Said Chief of the Air Staff of the IAF, Air Chief Marshal Arup Raha: “Any air force will be proud to have an aircraft like the Rafale in the mid weight class. The weapons, avionics, electronic warfare suite and instrumentation are exceptional and it is the leading aircraft in the current generation...We would like to have more but the decision will be taken in the near future based on cost and capability.”

The Rafale contract specifies delays and will attract a penalty in terms of liquidity up to 5% and waiver in inflation indices. Dassault will also need to ensure that at least 75% of the entire fleet remains operational at any given time under a five-year warranty with an option by India to extend it for two-years at the original cost.
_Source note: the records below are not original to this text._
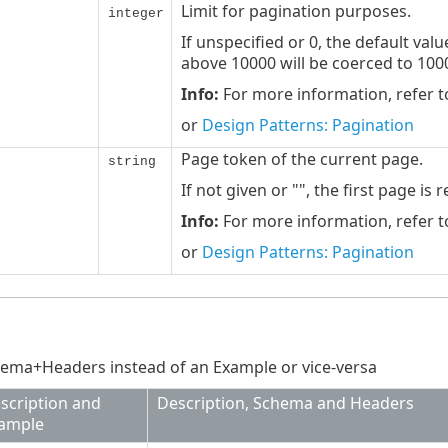
Limit for pagination purposes.
integer
If unspecified or 0, the default val
above 10000 will be coerced to 100
Info:
For more information, refer 
or
Design Patterns: Pagination
Page token of the current page.
string
If not given or "", the first page is 
Info:
For more information, refer 
or
Design Patterns: Pagination
ema+Headers instead of an Example or vice-versa
scription and
Description, Schema and Headers
ample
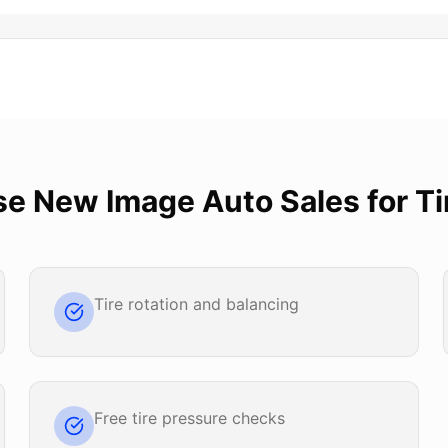
se
New Image Auto Sales
for
Ti
Tire rotation and balancing
Free tire pressure checks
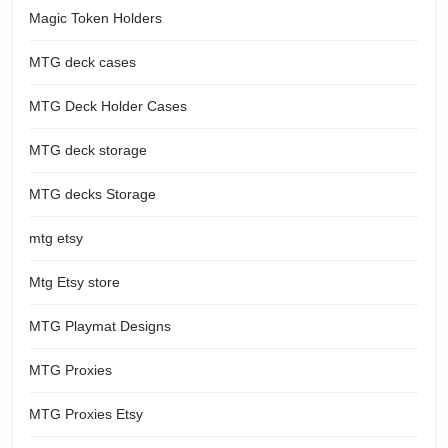
Magic Token Holders
MTG deck cases
MTG Deck Holder Cases
MTG deck storage
MTG decks Storage
mtg etsy
Mtg Etsy store
MTG Playmat Designs
MTG Proxies
MTG Proxies Etsy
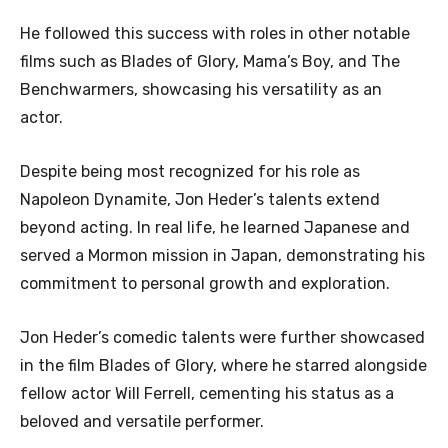
He followed this success with roles in other notable
films such as Blades of Glory, Mama’s Boy, and The
Benchwarmers, showcasing his versatility as an
actor.
Despite being most recognized for his role as
Napoleon Dynamite, Jon Heder’s talents extend
beyond acting. In real life, he learned Japanese and
served a Mormon mission in Japan, demonstrating his
commitment to personal growth and exploration.
Jon Heder’s comedic talents were further showcased
in the film Blades of Glory, where he starred alongside
fellow actor Will Ferrell, cementing his status as a
beloved and versatile performer.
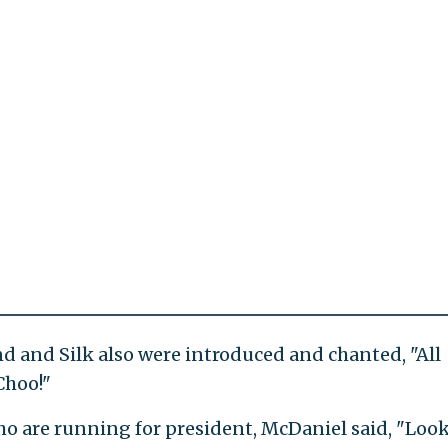
d and Silk also were introduced and chanted, "All
Choo!"
o are running for president, McDaniel said, "Look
The Rafales will also have 14 India-specific enhancements to suit the requirements of the IAF, including integration of Israeli helmet-mounted displays, an operational requirement to carry nuclear weapons and high altitude runway testing starting in Leh, Ladakh, India.”

 

Another 'Made in India' fighter contest

Rafales will be built in France - but India still aims to build its MiG-21 replacement locally. (Dassault Aviation)

A 50% offset clause worth around €3bn has yet to be signed, learns AEROSPACE. As part of the offsets, France has offered an investment of €1bn to revive India’s stalled Kaveri Gas turbine project by Safran to jointly develop the engine to power the indigenous Low Combat Aircraft-Tejas by 2020. Safran’s M88 powers the Rafale.
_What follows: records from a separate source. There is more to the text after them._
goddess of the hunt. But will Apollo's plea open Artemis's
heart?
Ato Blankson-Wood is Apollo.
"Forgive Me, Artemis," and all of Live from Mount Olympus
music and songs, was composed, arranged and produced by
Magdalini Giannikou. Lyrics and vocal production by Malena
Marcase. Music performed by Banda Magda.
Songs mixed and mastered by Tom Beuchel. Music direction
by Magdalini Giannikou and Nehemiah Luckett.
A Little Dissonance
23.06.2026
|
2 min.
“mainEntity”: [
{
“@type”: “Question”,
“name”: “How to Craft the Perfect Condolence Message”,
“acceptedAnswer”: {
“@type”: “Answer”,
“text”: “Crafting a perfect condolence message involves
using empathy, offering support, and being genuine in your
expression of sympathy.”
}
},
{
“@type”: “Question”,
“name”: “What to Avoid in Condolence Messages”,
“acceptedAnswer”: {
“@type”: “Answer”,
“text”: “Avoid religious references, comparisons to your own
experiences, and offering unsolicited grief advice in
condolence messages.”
Thales provides systems on board, including the RBE2 AESA radar, a joint venture with Samtel Avionics. The JV develops, customises, manufactures, sells and maintains helmet-mounted sight & display (HMSD), optronics and other avionics systems for the Indian market. “The offset clause will provide an opportunity for indigenous manufacturers …It outlines the commitment made by the Indian government to promote the Indian manufacturing industry. The future holds an opportunity for India to become a global manufacturing hub for these fighter planes in case there is successful transfer of technology,” said Puneet Kaura, MD and CEO Samtel Avionics.

To further the 50% offsets, a new joint venture “Dassault Reliance Aerospace” was signed on 3 October between Reliance Group and Dassault for manufacture of large components for aerostructures, electronics and engines. Reliance Defence Systems already has an industrial license and access to a runway at the Nagpur International Airport where these parts will be manufactured, ultimately becoming part of the global supply chain for Dassault, AEROSPACE learns.

This contract now paves the way for a ‘Make in India’ fighter in joint production with OEMs, for which Lockheed, Boeing and Saab have made presentations. “Lockheed Martin is offering India the exclusive opportunity to produce, operate, and export F-16 Block 70 aircraft. With new technologies derived from our fleet of advanced fifth Generation aircraft….(the) exclusive F-16 production in India would make India home to the world’s only F-16 production facility….None of our competitors can offer that,” Abhay Paranjape, Director Air Mobility Business Development for India, Lockheed Martin told Aerospace.

While Eric Trappier, Chairman and CEO, Dassault Aviation, has said, the company: “will endeavour to ensure ambitious industrial under the ‘Make in India’ policy,” an anonymous analyst said: “Shifting production to India will not create jobs for the French. Besides, the cost of the Rafale is exorbitant.” He added that India could likely order more Su-30s to fill its immediate requirement of at least 90 fighters.

While there is reason to be optimistic, there is a word of caution. “The window of opportunity is shrinking. The government has essentially another 14 months to push reforms on the sector for economic activity to start, since the general elections are bound to push these initiatives to the backburner,” said Kabir Bogra, Associate Partner, Khaitan.